Saturday, September 8, 2012

Book Review: "Lies, Knives, and Girls in Red Dresses" by Ron Koertge

Title: Lies, Knives, and Girls in Red Dresses
Author: Ron Koertge
Illustrator: Andrea Dezso
Publisher: Candlewick Press, 2012

In this poetry collection, we see familiar fairy tales turned completely upside down and twisted to a barely recognizable transformation. Popular tales like "Cinderella" and "Little Red Riding Hood" coexist with less familiar ones like "The Robber Bridegroom," and "Godfather Death" in very dark modernizations and reimaginations. These are not stories you would want to be told at bedtime.

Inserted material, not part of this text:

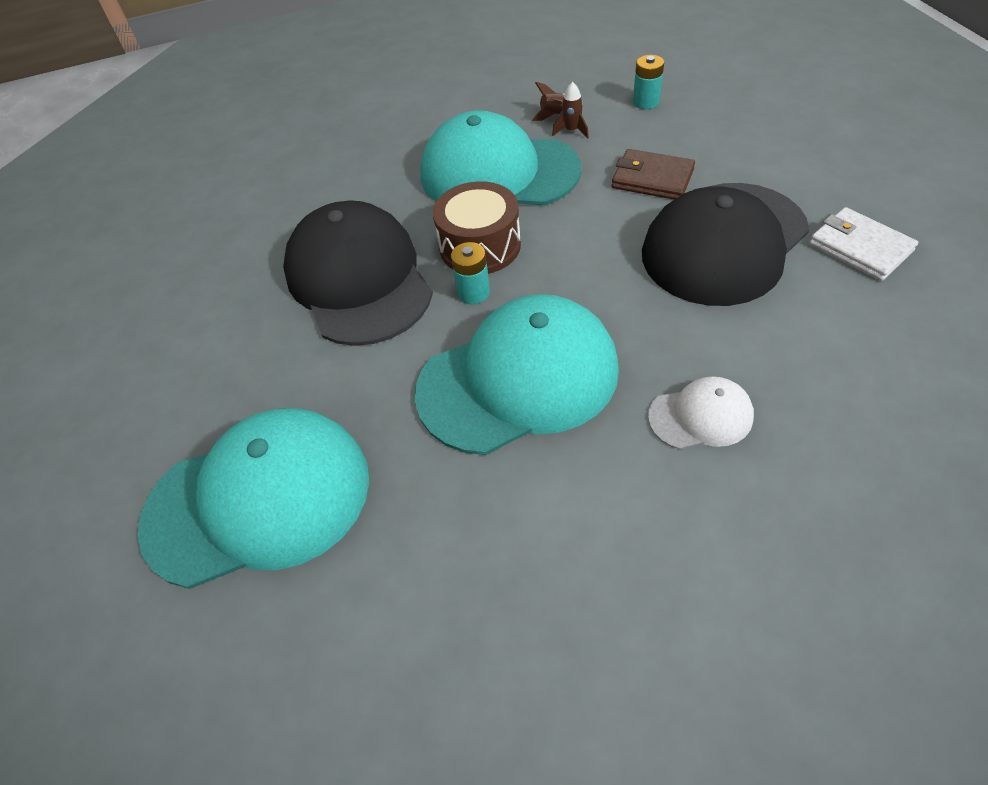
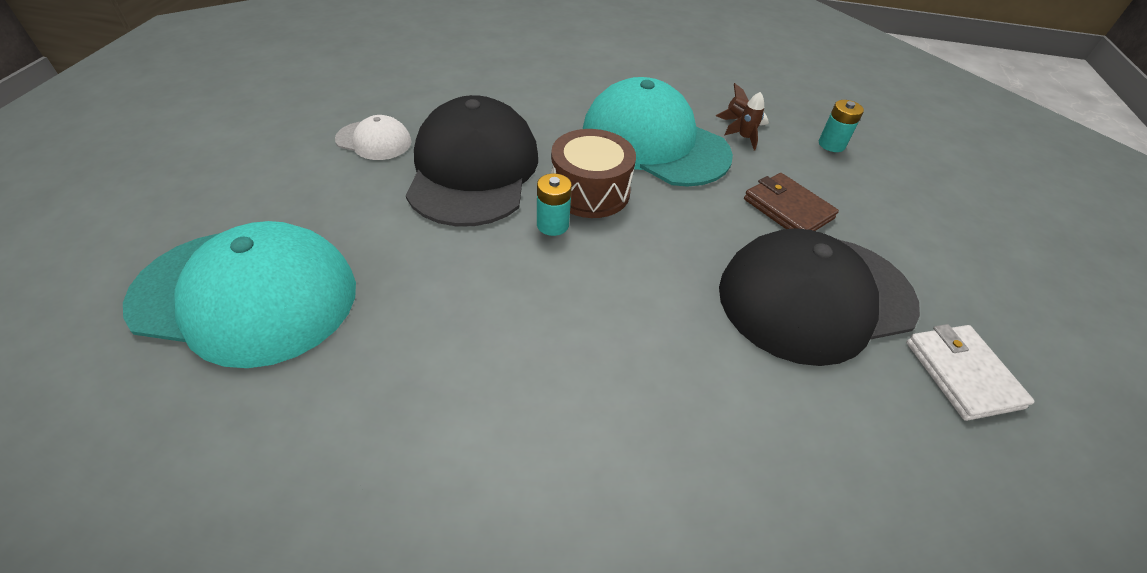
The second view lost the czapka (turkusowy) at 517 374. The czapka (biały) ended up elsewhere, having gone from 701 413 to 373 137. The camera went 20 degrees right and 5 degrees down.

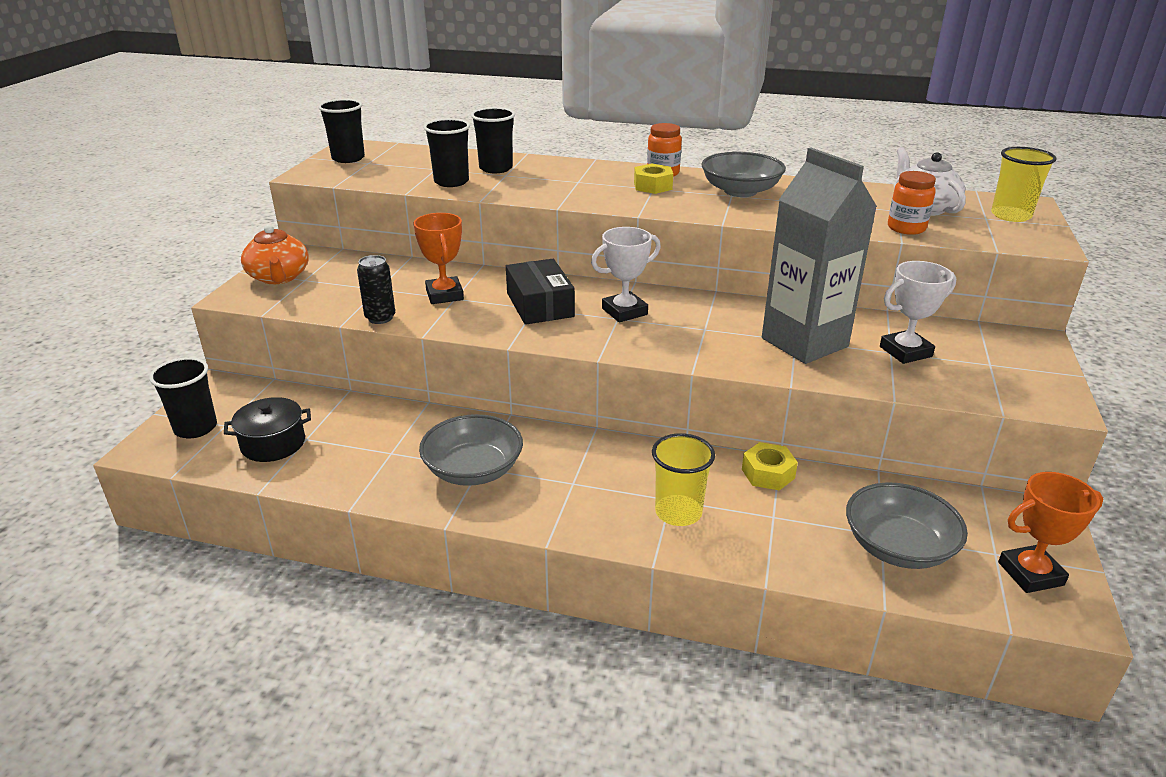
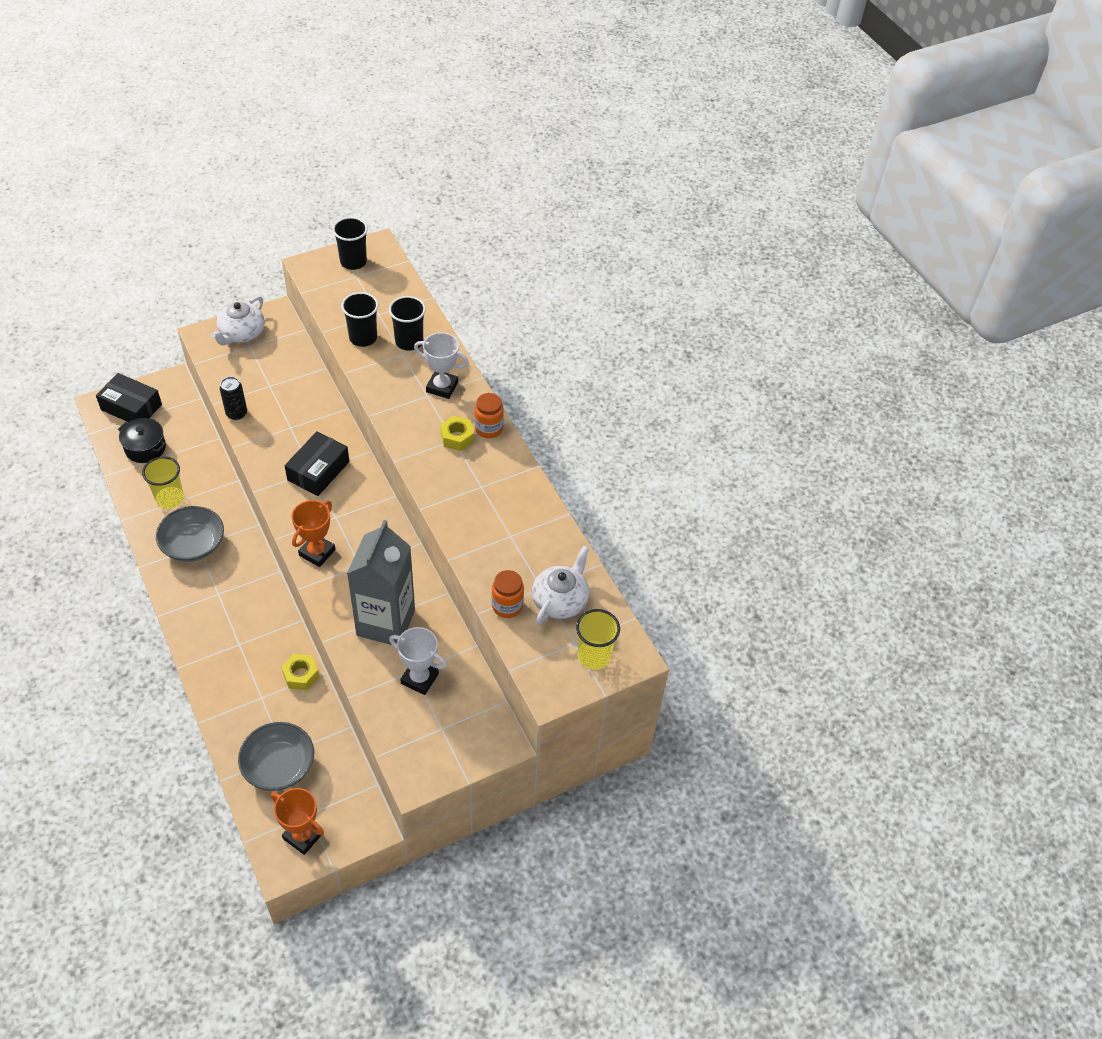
The second view lost the miska (szary) at 743 174. The puchar (pomarańczowy) ended up elsewhere, having gone from 438 258 to 313 533. The puchar (biały) ended up elsewhere, having gone from 626 274 to 441 365. The szklanka (żółty) ended up elsewhere, having gone from 683 479 to 163 482. Where the szklanka (czarny) stood at 183 397, the pudełko (czarny) came to stand at 129 397. What was the imbryk (pomarańczowy) at 275 254 turned into the imbryk (biały) at 238 320. The camera went 45 degrees right and 20 degrees up.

This is a very short volume, one I finished in under an hour. Unfortunately I feel like Koertge was looking to bring new meaning to the fairy tales, different messages to a modern audience, yet not always succeeding in making it as deep as it felt like he wanted to go. Some of the poems succeed more than others—for example, I found the stories told from the villains' perspectives to be illuminating and well done, like the stepsisters' story in "Cinderella" and the Mole's story in "Thumbelina." Others seem to be just modernizations with nothing new or that interesting to share, like "Bluebeard" and "The Frog Prince," or lack a clear message, like "Bearskin."

I have mixed feelings about this collection of retold fairy tales, but I would say if you are interested in them, you should give the book a shot. It's short and a very fast read. If you end up feeling like the volume is missing something, or want a poetry collection of fairy tale retellings with more substance, pick up Anne Sexton's Transformations, an excellent contribution to American literature and the poetry canon.

Disclosure: I got this book from the library.